Sobre a validade da política socialista, por Abdullah Öcalan (Parte 3)

Ce texte fait partie du livre « Insister sur le socialisme, c'est insister sur l'humanité », écrit par Abdullah Öcalan dans les années 90 en réponse à la chute du « socialisme réel », et qui défend la nécessité de développer un nouveau socialisme pour le 21e siècle.


Os Estados Unidos da América ainda é o imperador a nível estratégico internacional, dentro do qual a Turquia e a liderança turca ocupam um lugar importante. Quanto aos Balcãs, Cáucaso e Oriente Médio, esses possuem relações estratégicas com a liderança turca. Talvez no futuro esta relação possa até se fortalecer. No entanto, tal relacionamento não precisa durar para sempre ou ser inevitável. O desenvolvimento desta relação também está associado ao seu caráter incerto. Não abandonam a Turquia, mas sabem que devem ao mesmo tempo estar sempre à procura de alternativas. Isto é frequentemente sublinhado pelos primeiro-ministros turcos em suas palavras "Eles nos apoiam muito; pela primeira vez, existe um grande interesse internacional em nós; nossa importância estratégica foi compreendida". Sim, eles nos compreendem, mas também sabem que a liderança turca é temporária. Porque os EUA vêem que já não conseguem realizar esse trabalho apenas através de agentes e por isso desenvolvem outros meios.


A atitude dos EUA poderia ser aproximadamente retratada da seguinte forma: Na sua estratégia, diz: "Trataremos a Turquia no seu declínio com o mesmo cuidado, independentemente de serem 24 horas ou uma hora antes." Contudo, por outro lado, eles entram em pânico com a questão do que pode ser feito contra eles. Embora rotulem o PKK como o terrorista número um, também consideram como estabelecer relações diretas ou indiretas com o PKK. Para isso mobilizam os seus colaboradores, chegam a convidá-los para ocasiões especiais, e envolvem todos os seus pequenos e grandes agentes. Querem desenvolver dentro de nós uma ala moderada, para acender a chamada “lâmpada verde”(1). Eles procuram isso com grande persistência. Especialmente quando gritam “PKK terrorista”, querem dizer suplicantemente: “desenvolvam um PKK moderado”. Isto mostra que eles estão numa situação difícil e também revela que estão muito perto de reconhecer o nosso poder político, nós, o PKK, incluindo as nossas forças militares, e por isso não vão hesitar em procurar contato conosco.
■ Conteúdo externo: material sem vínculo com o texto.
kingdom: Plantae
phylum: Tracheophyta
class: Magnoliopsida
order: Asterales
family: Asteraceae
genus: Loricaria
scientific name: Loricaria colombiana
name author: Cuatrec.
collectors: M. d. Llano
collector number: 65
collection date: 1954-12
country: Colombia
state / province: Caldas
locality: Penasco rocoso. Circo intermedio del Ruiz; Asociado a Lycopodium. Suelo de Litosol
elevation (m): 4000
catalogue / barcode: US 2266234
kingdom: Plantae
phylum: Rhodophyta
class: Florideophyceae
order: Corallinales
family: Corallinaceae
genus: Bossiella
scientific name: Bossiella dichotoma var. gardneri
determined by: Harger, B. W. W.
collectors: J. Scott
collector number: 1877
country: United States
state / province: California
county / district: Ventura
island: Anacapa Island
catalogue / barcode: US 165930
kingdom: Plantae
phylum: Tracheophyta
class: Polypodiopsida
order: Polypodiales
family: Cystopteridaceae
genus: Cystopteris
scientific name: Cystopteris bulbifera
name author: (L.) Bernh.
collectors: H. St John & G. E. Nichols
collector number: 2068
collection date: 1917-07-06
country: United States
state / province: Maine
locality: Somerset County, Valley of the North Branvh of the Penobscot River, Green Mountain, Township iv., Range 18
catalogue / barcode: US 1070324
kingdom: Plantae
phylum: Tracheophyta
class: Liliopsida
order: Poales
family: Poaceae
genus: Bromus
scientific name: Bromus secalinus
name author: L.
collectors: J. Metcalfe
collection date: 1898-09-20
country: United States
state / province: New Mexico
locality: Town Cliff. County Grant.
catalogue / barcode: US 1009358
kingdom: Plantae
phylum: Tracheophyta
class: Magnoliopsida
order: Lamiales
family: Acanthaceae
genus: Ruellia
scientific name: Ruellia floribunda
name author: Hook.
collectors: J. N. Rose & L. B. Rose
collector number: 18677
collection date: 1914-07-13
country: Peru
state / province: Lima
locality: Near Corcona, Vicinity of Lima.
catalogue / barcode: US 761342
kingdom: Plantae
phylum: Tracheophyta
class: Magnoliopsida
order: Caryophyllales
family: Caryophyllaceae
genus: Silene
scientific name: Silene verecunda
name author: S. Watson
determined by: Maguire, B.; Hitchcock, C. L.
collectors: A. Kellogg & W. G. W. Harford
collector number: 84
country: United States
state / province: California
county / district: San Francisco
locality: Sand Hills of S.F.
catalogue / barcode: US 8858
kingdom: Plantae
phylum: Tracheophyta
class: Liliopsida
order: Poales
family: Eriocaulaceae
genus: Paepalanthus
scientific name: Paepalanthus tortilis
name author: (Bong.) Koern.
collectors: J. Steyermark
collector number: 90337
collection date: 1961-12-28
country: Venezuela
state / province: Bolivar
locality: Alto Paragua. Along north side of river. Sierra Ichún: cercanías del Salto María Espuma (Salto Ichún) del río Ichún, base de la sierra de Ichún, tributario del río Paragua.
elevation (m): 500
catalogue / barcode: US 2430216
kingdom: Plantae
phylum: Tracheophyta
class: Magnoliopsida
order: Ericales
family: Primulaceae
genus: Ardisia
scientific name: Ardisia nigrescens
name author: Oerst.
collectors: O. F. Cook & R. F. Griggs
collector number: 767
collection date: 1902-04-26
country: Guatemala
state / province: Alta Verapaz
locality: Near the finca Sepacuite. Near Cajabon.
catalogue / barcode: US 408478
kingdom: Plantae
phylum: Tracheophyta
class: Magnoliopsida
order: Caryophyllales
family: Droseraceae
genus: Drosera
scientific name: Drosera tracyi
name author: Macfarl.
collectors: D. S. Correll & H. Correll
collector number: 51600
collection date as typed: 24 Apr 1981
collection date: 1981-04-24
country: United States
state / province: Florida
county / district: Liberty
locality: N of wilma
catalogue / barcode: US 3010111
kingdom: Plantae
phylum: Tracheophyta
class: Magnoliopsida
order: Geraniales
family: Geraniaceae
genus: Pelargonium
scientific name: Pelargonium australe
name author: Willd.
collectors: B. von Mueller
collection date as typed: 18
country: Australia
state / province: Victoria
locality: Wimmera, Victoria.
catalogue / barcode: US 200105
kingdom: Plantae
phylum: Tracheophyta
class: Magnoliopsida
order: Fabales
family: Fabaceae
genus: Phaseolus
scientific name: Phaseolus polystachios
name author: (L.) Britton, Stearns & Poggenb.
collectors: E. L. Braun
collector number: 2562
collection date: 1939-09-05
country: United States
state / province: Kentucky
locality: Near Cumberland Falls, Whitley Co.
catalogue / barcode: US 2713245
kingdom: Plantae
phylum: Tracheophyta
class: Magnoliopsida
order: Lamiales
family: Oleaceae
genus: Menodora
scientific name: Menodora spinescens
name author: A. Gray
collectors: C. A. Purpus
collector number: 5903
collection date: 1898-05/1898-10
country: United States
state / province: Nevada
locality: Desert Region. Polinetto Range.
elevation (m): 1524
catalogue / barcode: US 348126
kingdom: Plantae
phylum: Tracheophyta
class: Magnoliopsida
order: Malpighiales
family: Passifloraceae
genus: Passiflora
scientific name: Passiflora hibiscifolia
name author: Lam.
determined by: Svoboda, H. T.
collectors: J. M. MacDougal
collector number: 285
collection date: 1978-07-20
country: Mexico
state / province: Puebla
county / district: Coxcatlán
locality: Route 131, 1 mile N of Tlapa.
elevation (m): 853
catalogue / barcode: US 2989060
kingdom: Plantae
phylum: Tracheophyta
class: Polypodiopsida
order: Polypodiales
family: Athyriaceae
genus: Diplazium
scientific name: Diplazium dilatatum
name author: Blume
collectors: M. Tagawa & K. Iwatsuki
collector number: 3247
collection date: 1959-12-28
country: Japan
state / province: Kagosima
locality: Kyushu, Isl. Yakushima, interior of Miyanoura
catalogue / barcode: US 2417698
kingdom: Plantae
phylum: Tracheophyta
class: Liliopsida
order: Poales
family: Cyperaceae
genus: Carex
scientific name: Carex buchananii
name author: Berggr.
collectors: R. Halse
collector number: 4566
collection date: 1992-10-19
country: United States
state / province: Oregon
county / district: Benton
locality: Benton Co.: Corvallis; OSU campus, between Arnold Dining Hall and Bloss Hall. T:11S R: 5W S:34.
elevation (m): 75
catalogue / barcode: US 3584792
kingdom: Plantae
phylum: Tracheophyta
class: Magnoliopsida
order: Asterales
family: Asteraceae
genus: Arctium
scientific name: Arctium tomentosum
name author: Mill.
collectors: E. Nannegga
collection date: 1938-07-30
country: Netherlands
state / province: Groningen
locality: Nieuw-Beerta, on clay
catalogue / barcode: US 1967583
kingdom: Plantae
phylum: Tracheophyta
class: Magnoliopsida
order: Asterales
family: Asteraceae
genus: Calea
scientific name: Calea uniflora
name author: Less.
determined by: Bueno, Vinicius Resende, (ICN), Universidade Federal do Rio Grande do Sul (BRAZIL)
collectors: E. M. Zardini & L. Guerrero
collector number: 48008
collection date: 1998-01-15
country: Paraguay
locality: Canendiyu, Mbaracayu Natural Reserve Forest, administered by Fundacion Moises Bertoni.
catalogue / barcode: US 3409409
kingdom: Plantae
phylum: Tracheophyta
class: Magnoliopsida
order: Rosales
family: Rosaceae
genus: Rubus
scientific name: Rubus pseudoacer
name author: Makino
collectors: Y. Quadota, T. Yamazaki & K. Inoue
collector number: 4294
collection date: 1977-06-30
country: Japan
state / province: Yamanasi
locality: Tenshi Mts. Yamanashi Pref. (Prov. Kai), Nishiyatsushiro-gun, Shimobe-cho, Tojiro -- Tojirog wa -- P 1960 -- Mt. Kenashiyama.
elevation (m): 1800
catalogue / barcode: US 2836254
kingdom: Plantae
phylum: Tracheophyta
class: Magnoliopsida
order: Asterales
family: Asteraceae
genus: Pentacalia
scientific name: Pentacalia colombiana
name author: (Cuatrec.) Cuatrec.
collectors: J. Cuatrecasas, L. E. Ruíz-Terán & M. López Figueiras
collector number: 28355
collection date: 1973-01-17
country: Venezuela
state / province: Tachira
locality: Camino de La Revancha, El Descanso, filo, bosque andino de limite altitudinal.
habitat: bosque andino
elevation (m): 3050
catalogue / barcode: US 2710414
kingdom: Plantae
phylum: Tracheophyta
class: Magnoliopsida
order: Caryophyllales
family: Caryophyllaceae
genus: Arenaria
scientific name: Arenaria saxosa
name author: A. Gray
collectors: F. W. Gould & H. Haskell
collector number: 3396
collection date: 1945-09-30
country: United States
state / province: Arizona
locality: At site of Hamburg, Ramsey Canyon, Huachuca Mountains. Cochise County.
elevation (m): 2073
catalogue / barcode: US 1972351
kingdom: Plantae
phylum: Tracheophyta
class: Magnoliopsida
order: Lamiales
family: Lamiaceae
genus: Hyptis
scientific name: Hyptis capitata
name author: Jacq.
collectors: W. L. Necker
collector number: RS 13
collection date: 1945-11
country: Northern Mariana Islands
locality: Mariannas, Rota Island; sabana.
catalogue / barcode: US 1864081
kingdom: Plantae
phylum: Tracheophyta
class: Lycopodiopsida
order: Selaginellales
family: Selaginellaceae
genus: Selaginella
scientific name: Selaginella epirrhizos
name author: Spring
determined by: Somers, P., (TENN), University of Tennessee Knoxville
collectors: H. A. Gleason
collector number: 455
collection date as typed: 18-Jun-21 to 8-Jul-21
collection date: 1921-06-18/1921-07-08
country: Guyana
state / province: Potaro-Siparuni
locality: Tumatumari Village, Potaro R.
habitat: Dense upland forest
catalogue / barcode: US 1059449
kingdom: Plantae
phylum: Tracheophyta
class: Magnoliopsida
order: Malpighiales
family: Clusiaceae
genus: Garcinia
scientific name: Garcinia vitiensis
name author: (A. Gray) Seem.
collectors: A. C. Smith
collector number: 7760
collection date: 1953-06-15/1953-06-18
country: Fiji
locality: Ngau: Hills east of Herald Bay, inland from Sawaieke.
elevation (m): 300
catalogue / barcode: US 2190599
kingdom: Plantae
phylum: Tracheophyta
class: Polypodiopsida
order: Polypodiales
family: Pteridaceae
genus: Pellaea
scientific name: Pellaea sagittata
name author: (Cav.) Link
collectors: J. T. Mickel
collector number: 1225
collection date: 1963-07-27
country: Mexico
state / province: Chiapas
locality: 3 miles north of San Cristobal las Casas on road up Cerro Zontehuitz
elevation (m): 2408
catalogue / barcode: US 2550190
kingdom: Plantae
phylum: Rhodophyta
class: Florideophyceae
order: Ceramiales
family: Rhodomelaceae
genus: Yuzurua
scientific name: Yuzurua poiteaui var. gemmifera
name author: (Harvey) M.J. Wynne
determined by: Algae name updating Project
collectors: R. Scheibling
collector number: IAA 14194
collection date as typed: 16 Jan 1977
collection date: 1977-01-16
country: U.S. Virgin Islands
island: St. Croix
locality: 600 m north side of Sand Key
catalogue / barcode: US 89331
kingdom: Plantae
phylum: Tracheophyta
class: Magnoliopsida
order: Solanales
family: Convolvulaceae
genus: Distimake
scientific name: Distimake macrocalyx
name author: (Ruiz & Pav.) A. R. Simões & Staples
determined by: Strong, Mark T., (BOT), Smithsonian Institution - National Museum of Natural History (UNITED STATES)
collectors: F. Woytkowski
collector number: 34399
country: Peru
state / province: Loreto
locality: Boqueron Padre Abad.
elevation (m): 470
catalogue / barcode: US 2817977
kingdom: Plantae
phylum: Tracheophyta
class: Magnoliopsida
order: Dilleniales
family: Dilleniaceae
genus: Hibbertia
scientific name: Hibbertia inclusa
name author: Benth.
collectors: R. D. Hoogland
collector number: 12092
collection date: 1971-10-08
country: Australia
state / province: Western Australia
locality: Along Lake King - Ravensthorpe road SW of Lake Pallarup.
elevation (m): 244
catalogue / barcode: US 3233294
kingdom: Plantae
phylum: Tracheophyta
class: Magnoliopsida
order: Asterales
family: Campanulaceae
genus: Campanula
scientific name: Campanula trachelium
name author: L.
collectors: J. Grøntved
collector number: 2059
Seria um erro acreditar que a estratégia dos EUA não mostrará interesse num desenvolvimento revolucionário emergente e tentando apenas abafá-los com métodos de difamação, tais como chamá-lo de “terrorista”. Os EUA vão se esforçar por interferir nos assuntos internos da revolução. Se não conseguirem identificar uma ala moderada, tentarão desenvolver uma.  Eles manteriam esta atitude, mesmo que já existissem, 10 ou 50 anos após a vitória de uma revolução. Não temos dúvidas sobre isso. (...) Acompanharemos de perto sua estratégia, seus relacionamentos e seus objetivos. Portanto, não os tememos e não receamos estabelecer contato com eles. No entanto, continuaremos céticos em relação às suas intenções, objetivos e valores de exploração imperialistas. Devemos compreendê-los muito bem, ver as suas intenções políticas de hoje e para os próximos 10 ou 50 anos, e trabalhar contra elas. Estabeleceremos contato com eles para os conhecermos melhor e exigir que sejam responsabilizados pelos anos de política indigna contra nós.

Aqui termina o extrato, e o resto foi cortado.